Terme di Sirmione opera nel settore termale-turistico-ricettivo a cui unisce tramite la controllata Golf Bogliaco S.r.l. la gestione dello storico campo da golf che ha registrato ricavi per 1.9 milioni di euro, oltre alla vendita di tre unità immobiliari per 2.1 milioni di euro. L’Azienda continua a investire (3 milioni nell’esercizio) per sostenere una crescita sana e durevole: con un importante progetto di Rebranding ha rivisitato l’immagine di tutti i marchi (Wellness Hotels, Therapy District, SPA & Thermal Garden e Cosmetics Institute) e prosegue nell’adozione di tecnologie evolute (valutando anche strumenti di AI) per la gestione dei dati e l’ottimizzazione dei processi (oltre 600 mila presenze all'anno, milioni di utenti unici ed accessi multicanale); ha inoltre implementato una estensione della propria filiera logistica con l’acquisizione di un nuovo sito di stoccaggio.
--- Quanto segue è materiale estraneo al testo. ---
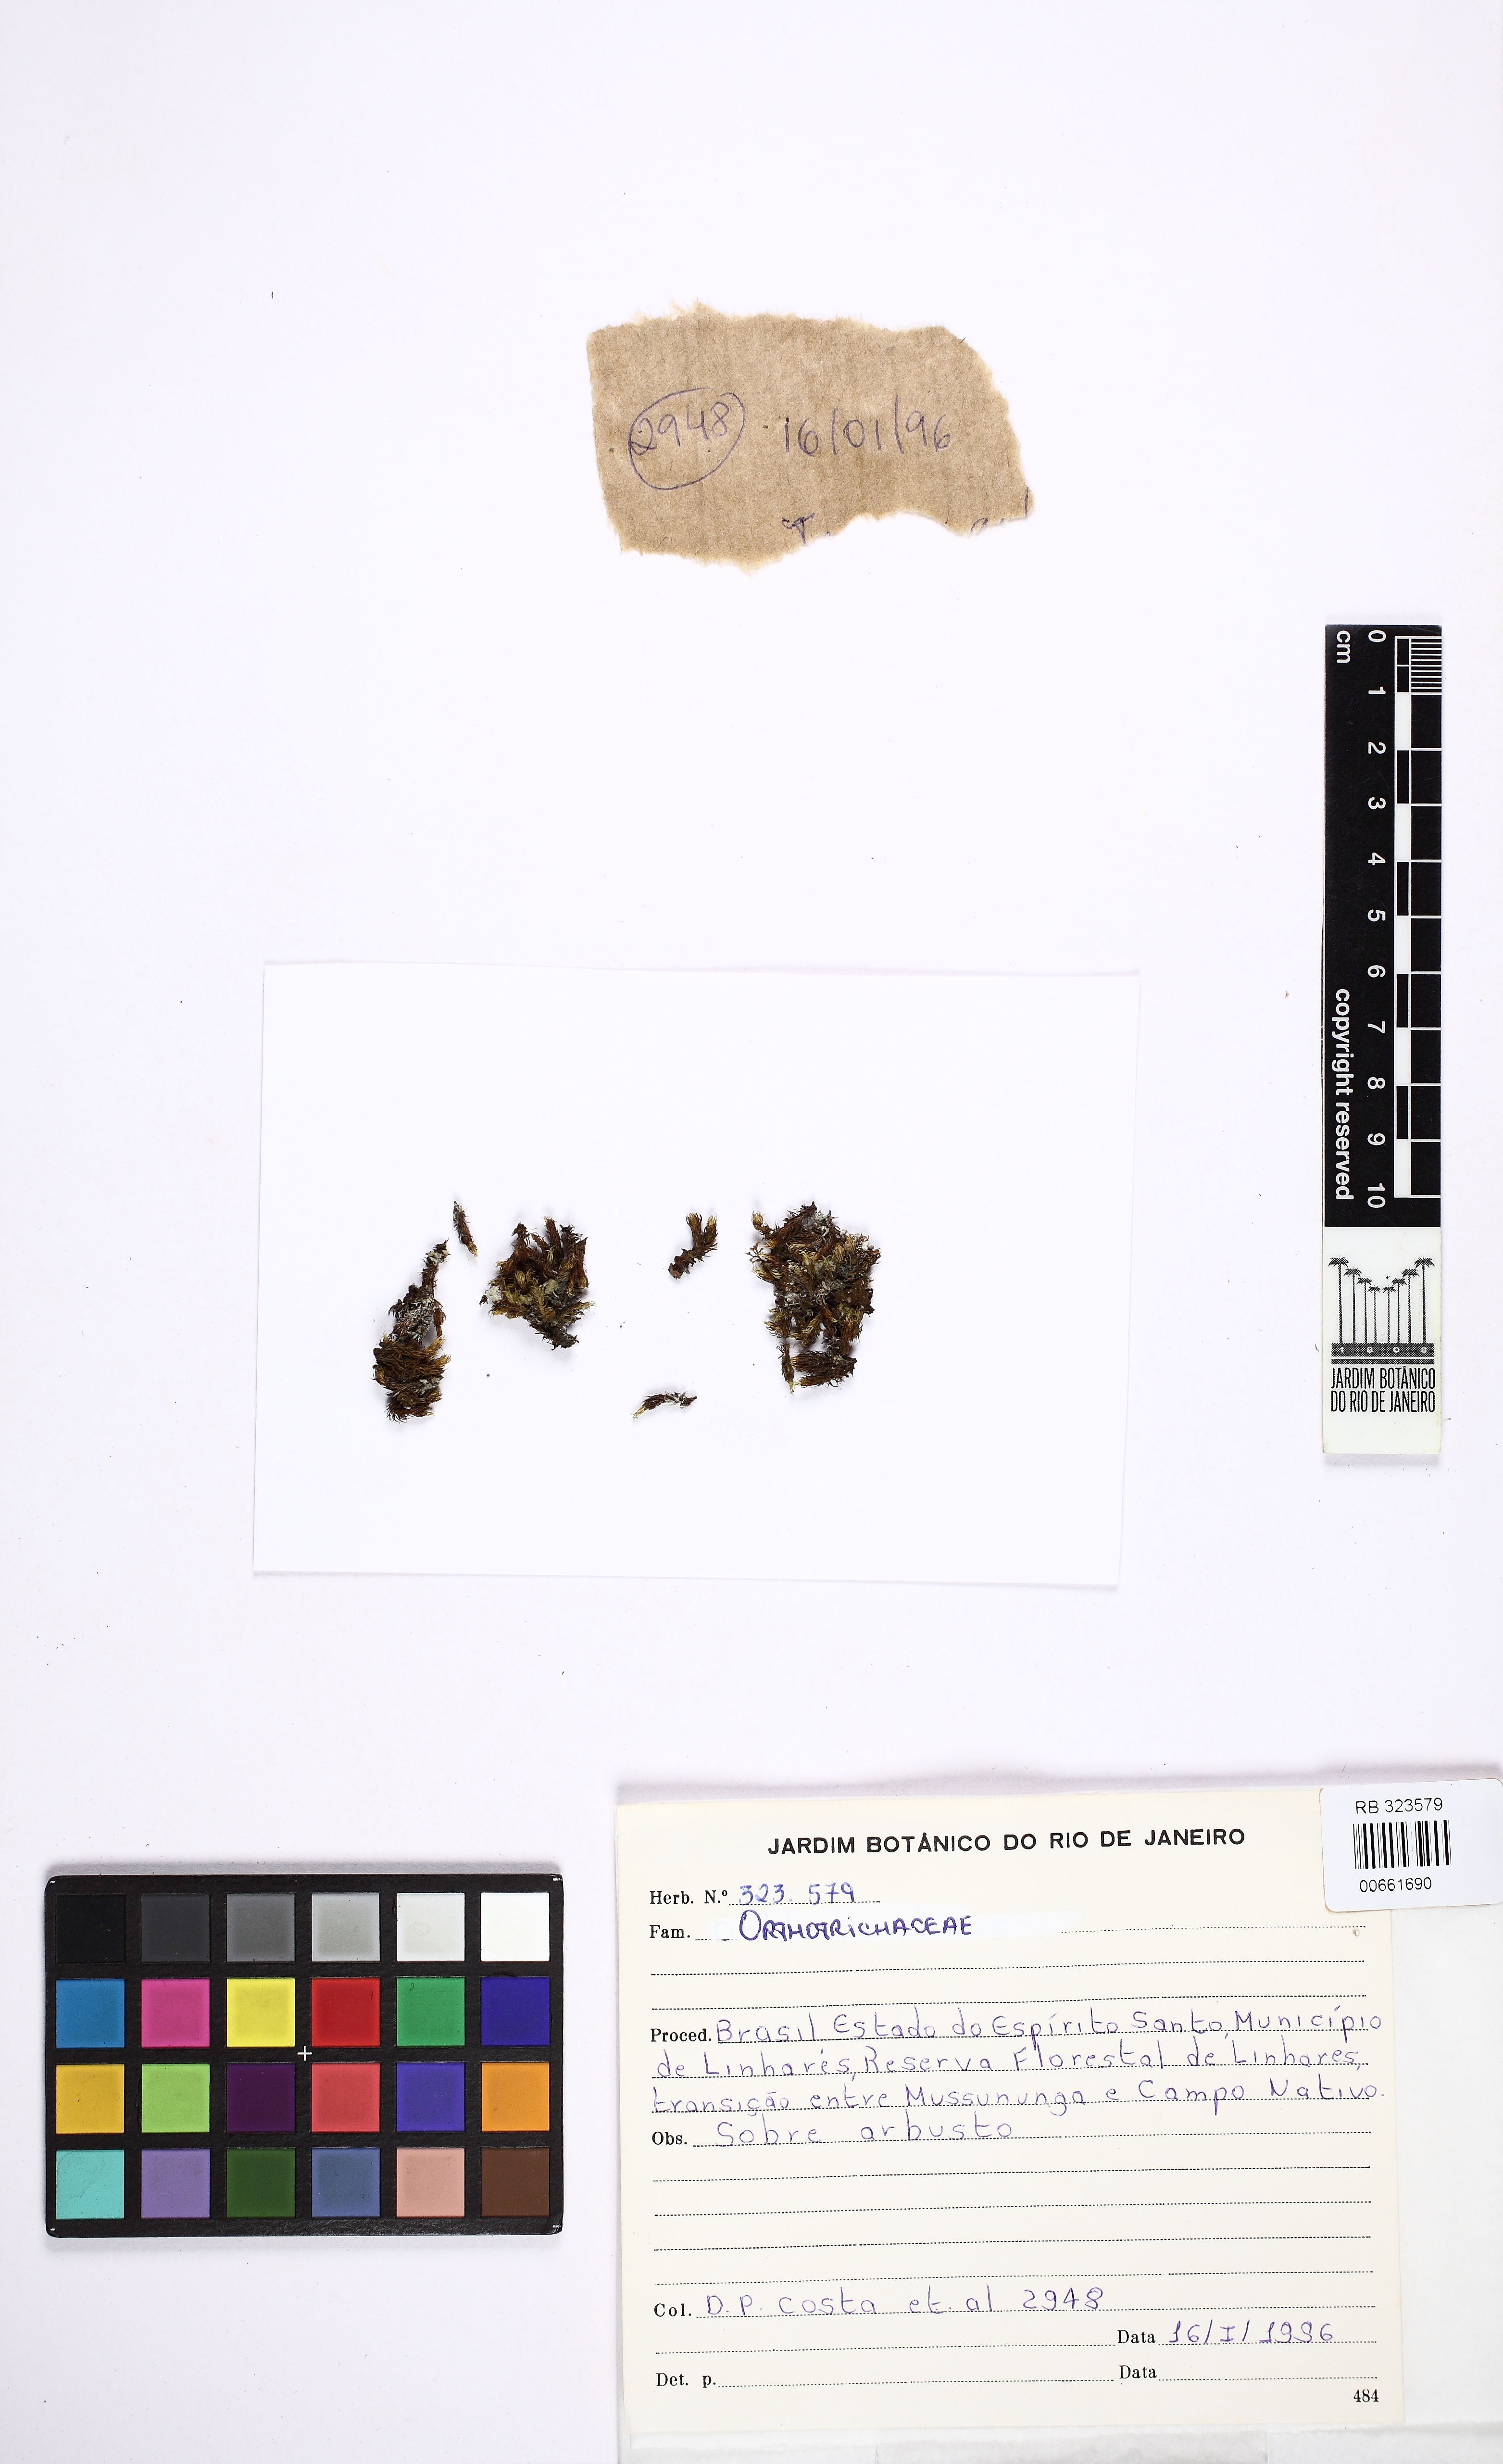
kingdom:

Strategico il ruolo dell’Academy (ormai quasi 600 tra dipendenti e collaboratori) che ha erogato migliaia di ore di formazione dedicate sia alla creazione di una cultura “corporate” di inclusione e rispetto della compliance che rappresenti una matrice comune tra le oltre 25 nazionalità di provenienza dei dipendenti, sia all’acquisizione di competenze tecniche, ospitando anche la Summer School sul Turismo del Lusso in collaborazione con Università Cattolica, iniziativa che verrà replicata nel giugno 2025.
In proposito è intervenuta Margherita De Angeli, direttore generale: “Una sorgente, molteplici esperienze: questo il significato della rivisitazione dell’intero ecosistema dei marchi per abilitare il cross selling e dare coerenza all’esperienza termale nelle diverse forme in cui viene erogata. Una particolare attenzione al Cosmetics Institute, che attraverso una organizzazione dedicata, continua a crescere formulando prodotti a base di sola acqua termale e molecole innovative, distribuiti sul territorio nazionale attraverso un e-commerce interamente rinnovato e negli store monomarca”.
“Terme di Sirmione - ha aggiunto Giacomo Gnutti, presidente e amministratore delegato - continua a consolidare la sua crescita e si impegna in obiettivi ambiziosi: distinguere sempre di più la propria prestazione nella salute confermando un forte dialogo con gli operatori di settore (medici ed istituzioni) e preparandosi, allo stesso tempo, ad affrontare investimenti per oltre 12 milioni di euro in ampliamenti di SPA & Thermal Garden, con uno sguardo molto attento alla gestione e crescita del personale affinché possa supportare adeguatamente lo sviluppo previsto. La burocrazia e la difficile logistica del centro storico di Sirmione dilatano i tempi di realizzazione dei progetti di ampliamento, ma non fermano il nostro impegno imprenditoriale: consideriamo un dovere investire a beneficio del territorio eccezionale in cui ci troviamo, Sirmione e il Lago di Garda, che lo scorso anno ha visto oltre 25 milioni di visitatori”.